# Trecho fornecido:

-=-=-=-=-

<REVISTA TEXTO DIGITAL>

ISSN 1807-9288

- ano 2 n.1 2006 –

http://www.textodigital.ufsc.br


 

ACERVOS LITERÁRIOS E CATÁLOGOS DIGITAIS

 

LITERARY COLLECTIONS AND DIGITAL CATALOGS

 

Maria da Glória Bordini

Doutora em Lingüística e Letras pela PUC-RS

Pontifícia Universidade Católica do Rio Grande do Sul

mgbordini@portoweb.com.br

 

 

Os estudos literários descortinam um novo horizonte de possibilidades produtivas, com as perspectivas de armazenamento e velocidade de acesso à informação trazidas pela idade digital. O potencial de inovação e avanço do conhecimento nessa área reside num ângulo de abordagem do objeto literário impossível de ser perseguido antes da era do computador pessoal e das redes eletrônicas que os interligam.

 

As reais condições materiais para uma aspirada articulação da obra com o sistema literário e cultural dependem da mobilização de tantas variáveis que só os recursos da informática permitem a construção de um cenário em que texto e extratexto se conjuguem. Quando se busca estudar a literatura brasileira incluindo seus autores, seus textos e seu público, bem como a indústria cultural, as instituições que legitimam o objeto literário e a historicidade de todos esses fatores, a reprodução digital de documentos, os bancos de dados, as bibliotecas virtuais, os tratamentos da imagem, o hipertexto, enfim, as facilidades trazidas pelas novas tecnologias manifestam sua plena potencialidade relacional.

 

Através de um projeto integrado, financiado pelo CNPq, intitulado Fontes da Literatura Brasileira, a equipe de pesquisadores da PUCRS, liderada por Regina Zilberman, levou a cabo durante 13 anos vários projetos de memória literária, onde se desenhou um horizonte de pesquisa ainda pleno de promessas. Dados objetivos, decorrentes da recuperação e coleção de fontes primárias, postos em circulação e em contato, já contribuíram com novos conhecimentos históricos, críticos e até teóricos para a área de Letras, como se pode comprovar através de livros como As Pedras e o Arco: fontes primárias, teoria e história da literatura,[1] ou Caderno de Pauta Simples: Erico Veríssimo e a Crítica Literária[2].

-=-=-=-=-

# Dados de origem:
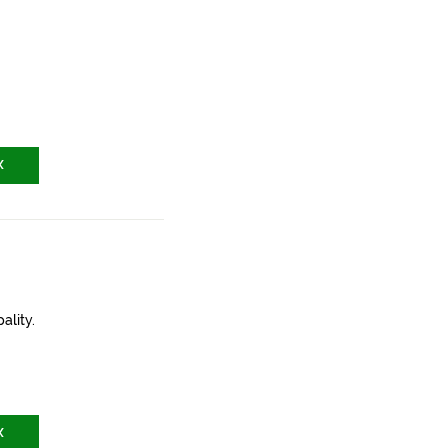
X
ality.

-=-=-=-=-

# Item de trabalho 1:
Segundo o trecho sobre acervos literários e catálogos digitais, durante quantos anos a equipe de pesquisadores da PUCRS realizou projetos de memória literária?
# Item de trabalho 2:
Escreva a continuação do trecho sobre acervos literários e catálogos digitais a partir da última frase apresentada.
Os dados vêm de uma fonte diferente da do trecho.

# Resultado do exercício 1:
Durante 13 anos.

# Resultado do exercício 2:
Resultantes do Projeto Fontes foram os acervos de escritores sulinos, hoje em número de dez, mais quatro coleções documentais, que impuseram a adoção de medidas tecnológicas para a preservação e a investigação dos documentos neles reunidos. A matéria dos acervos inclui manuscritos, datiloscritos, esboços, notas de pesquisa e de leitura, correspondência, iconografia, itens audiovisuais, obras de arte, ilustrações, bibliotecas pessoais, edições nacionais e internacionais, toda espécie de notas de imprensa, desde entrevistas até anúncios, registros de adaptações, fontes de fortuna crítica, contratos, prestações dc contas, layouts, folhetos e cartazes de publicidade, objetos pessoais, souvenirs, homenagens de toda sorte e documentos pessoais.

 

A necessidade de mobilizar essa imensa massa de vestígios materiais da vida e da obra de escritores tais como Erico Verissimo, Dyonélio Machado, Reynaldo Moura, Josué Guimarães, Mario Quintana, Lila Ripoll, Pedro Geraldo Escosteguy e outros, obrigou à informatização. O Acervo Literário de Erico Verissimo foi o modelo-piloto de todo o empreendimento, gerando um sistema original de organização,[3] expandido aos demais acervos e hoje adotado até em Portugal. Todavia, a existência material dos documentos, seu armazenamento e preservação, não seriam suficientes para facultar a pesquisa visada.

 

Tudo ficaria demasiado restrito à consulta direta, com a manipulação de uma gama extensa de documentos, o que se tornaria inviável sem o auxílio da digitalização e da catalogação eletrônica. Mesmo existindo catálogos, as limitações advindas da necessidade de manusear milhares de fichas preenchidas a mão ou datilografadas, com atenção ao cruzamento de dados, tornaria a consulta muito demorada e inviabilizaria o trabalho de consulentes internacionais, que em geral não dispõem de tempo para acessar as fontes que os interessam. Isso sem falar no problema da catalogação propriamente dita e dos danos possíveis aos documentos em virtude do manuseio e exame não mediado por veículos protetores.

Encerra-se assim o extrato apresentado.